De Blasio also faces challenges closer to home, most notably in the figure of the state’s governor, Andrew Cuomo, whose penchant for undermining the mayor by blocking his most ambitious proposals has all too often taken its greatest toll on their shared constituents. There is little reason to expect the governor to change his ways this next term, but, with so many essential initiatives requiring approval from Albany—from tax increases to education funding to the fate of the subway—de Blasio must continue to try.
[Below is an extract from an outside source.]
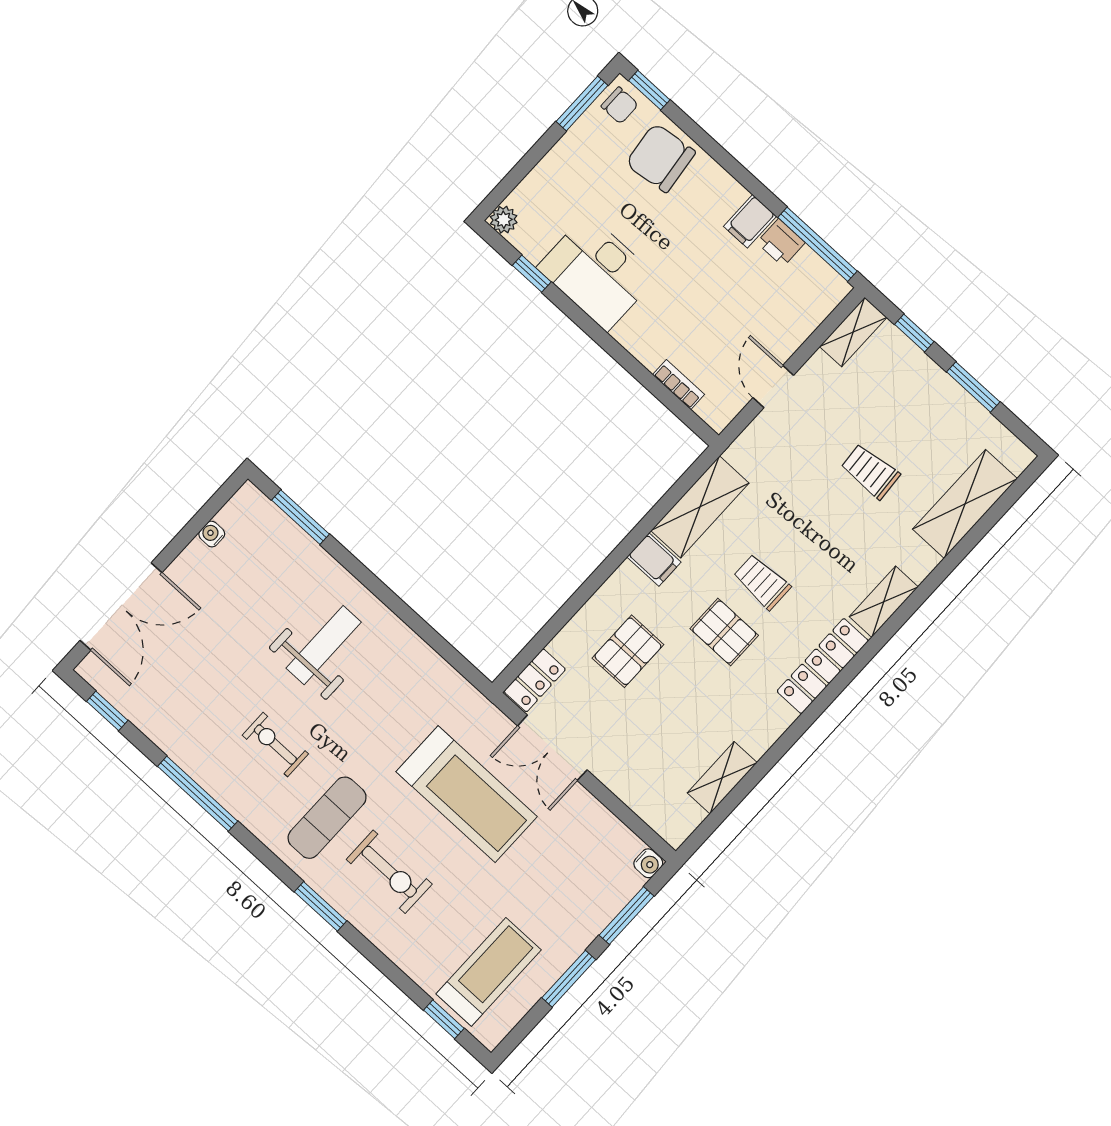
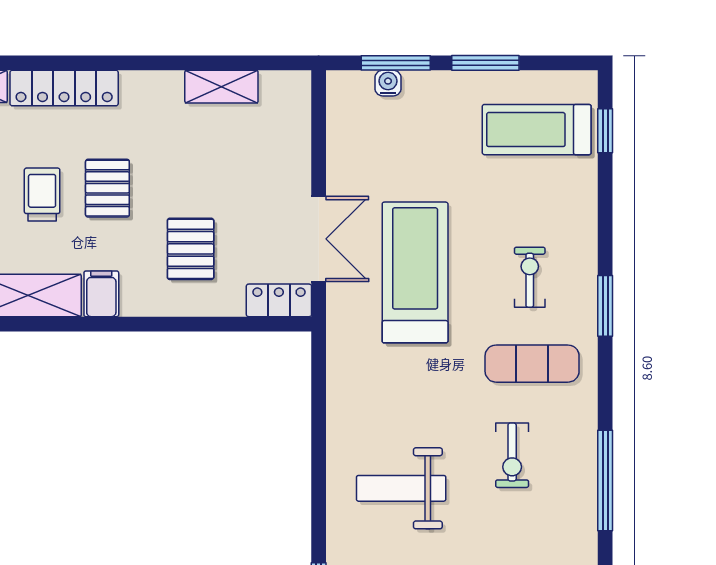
trolley: (762, 582) -> (42, 195), turned 180
pallet: (628, 651) -> (191, 249), turned 90
water cooler: (648, 863) -> (388, 83), moved
exercise bike: (389, 872) -> (530, 277), width x0.73, depth x0.72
He must continue to press and push, to fight for his city, because the people of New York have few advocates left in power and the stakes haven’t been as high in generations.
And he won’t just be fighting for New Yorkers; as he champions creative interventions to remake New York in a more humane image, he will be fighting for the idea of progressive governance itself and for the larger movement that has begun to take root in city councils and state legislatures around the country. When The Nation endorsed de Blasio in the summer of 2013, the magazine wrote of its hope that a de Blasio victory could mean that “for the first time in a long time, New York might become a national model not of flagrant inequality but of forward-thinking efforts to create true opportunity for all its residents.” That hope still remains. And while de Blasio may not be able to end the tale of two cities in the next four years, he can prove that it’s worth it—no, essential—to try.
The Nation will follow the journey with great interest, open eyes, and, yes, hope.